→ **Given problem a**
Could you reproduce, word for word, the part of the post about returning to France starting at "Each day was" and ending at "of this venture!"?

## BEGIN Passage shown

I left France 12 years ago next month. Within the 7 years before that, I'd lived in Nice, Paris, and Rixheim (Alsace) after having toured all around during a summer study abroad in 2000. Other than a couple of quick visits during my years in Germany and chaperoning a very tourist-y trip in 2015, I hadn't been back on French soil…until a couple of weeks ago.
|Chateau at La Porte Ouverte|
It's a really long story with a lot of twists, detours, and a misunderstanding; but I arrived in a small town in Burgundy called Lux at the Porte Ouverte (P.O. for short, translated Open Door) late on a Saturday evening after a train, 7.5 hour-bus ride, another train, and shuttle. After a good night's sleep, I attended the church service on site, shared a meal with some girls, took a nice walk to the Saone River, and celebrated Veteran's Day that evening with a group from P.O.
|Veteran's Day (Armistice) is widely celebrated in France|
So strange yet so good to be back in this country that I love so very much. I can't explain it, but the love I have for France is surely from the Lord. It's certainly not the weather (though I was spoiled the first couple of days) or the atmosphere which is so heavy and dark or even the mentality which can seem fatalistic to an American (though the believers shine as they have a more hopeful outlook). Even the food was hard for me to get used to the first time I lived here, though now I'm fully converted and agree that the French have the best cuisine in the world. :)
Each day was a gift, and I was so blessed by those I was able to get to know and spend time with throughout the week. I was even able to hear a Canadian evangelist who visited Wednesday night. Before I left Friday to head for Alsace (north-east France), I felt like I was only beginning to understand the vision and purpose of this Christian center that hosts retreats and missionaries but hopes to be a place of discipleship training in the future. To give a little plug, they really need help maintaining the property and restoring the chateaux. I offered to publicize their needs in my newsletters, so stay tuned in case you want to be a part of this venture!

## END Passage shown
## BEGIN Stored rows

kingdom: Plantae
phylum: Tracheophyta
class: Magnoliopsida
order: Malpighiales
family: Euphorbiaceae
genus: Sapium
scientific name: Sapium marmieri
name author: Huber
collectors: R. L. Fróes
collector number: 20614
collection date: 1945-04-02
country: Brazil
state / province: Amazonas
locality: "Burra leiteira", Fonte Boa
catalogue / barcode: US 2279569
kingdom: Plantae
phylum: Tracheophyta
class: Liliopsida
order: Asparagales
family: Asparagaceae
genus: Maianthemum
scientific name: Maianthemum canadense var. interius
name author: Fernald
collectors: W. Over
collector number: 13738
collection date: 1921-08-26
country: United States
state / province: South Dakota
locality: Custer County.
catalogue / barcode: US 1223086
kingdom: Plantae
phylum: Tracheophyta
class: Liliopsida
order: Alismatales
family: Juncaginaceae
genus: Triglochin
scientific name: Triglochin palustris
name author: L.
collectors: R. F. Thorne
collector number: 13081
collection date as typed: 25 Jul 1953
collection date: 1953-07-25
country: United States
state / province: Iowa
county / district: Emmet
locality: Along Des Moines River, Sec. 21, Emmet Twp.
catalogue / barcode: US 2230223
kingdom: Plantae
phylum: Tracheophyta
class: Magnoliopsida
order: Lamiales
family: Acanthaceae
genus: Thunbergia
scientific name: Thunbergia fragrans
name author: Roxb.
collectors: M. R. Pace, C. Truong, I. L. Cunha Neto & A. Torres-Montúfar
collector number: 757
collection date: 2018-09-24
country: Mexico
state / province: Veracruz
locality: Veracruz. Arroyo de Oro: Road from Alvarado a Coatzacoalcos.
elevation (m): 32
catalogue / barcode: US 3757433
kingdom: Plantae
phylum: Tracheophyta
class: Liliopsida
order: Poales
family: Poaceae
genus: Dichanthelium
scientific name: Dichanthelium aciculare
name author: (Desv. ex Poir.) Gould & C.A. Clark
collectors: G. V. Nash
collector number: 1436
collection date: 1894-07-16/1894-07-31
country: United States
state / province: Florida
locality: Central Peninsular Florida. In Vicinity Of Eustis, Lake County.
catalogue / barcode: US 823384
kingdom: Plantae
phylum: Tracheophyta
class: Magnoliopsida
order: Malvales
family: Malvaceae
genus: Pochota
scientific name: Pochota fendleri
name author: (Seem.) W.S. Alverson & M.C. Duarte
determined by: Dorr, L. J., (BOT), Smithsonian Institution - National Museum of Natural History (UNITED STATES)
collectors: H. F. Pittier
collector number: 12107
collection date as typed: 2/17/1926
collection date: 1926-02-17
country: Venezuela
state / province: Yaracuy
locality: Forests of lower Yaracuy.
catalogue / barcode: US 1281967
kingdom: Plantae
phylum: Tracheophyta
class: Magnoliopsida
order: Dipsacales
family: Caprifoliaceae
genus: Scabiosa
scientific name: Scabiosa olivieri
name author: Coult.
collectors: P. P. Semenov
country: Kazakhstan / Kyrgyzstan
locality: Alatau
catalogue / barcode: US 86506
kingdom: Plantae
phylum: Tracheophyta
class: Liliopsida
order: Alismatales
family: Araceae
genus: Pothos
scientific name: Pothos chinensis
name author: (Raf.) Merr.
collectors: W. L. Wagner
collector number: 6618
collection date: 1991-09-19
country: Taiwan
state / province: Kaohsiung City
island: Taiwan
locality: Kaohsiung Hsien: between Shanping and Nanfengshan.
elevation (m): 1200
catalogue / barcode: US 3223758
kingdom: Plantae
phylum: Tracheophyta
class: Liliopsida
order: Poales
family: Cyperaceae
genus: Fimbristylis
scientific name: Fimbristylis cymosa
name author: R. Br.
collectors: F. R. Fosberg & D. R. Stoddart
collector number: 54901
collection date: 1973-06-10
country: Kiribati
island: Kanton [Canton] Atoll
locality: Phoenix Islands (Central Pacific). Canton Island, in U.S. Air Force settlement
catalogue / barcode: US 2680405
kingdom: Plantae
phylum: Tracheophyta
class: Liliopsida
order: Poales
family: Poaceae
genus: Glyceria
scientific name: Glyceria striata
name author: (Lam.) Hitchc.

## END Stored rows

→ **Given problem b**
How many lines of the records above contain the string "number"? Reply with the count alone.

→ **Reply a**
Each day was a gift, and I was so blessed by those I was able to get to know and spend time with throughout the week. I was even able to hear a Canadian evangelist who visited Wednesday night. Before I left Friday to head for Alsace (north-east France), I felt like I was only beginning to understand the vision and purpose of this Christian center that hosts retreats and missionaries but hopes to be a place of discipleship training in the future. To give a little plug, they really need help maintaining the property and restoring the chateaux. I offered to publicize their needs in my newsletters, so stay tuned in case you want to be a part of this venture!

→ **Reply b**
8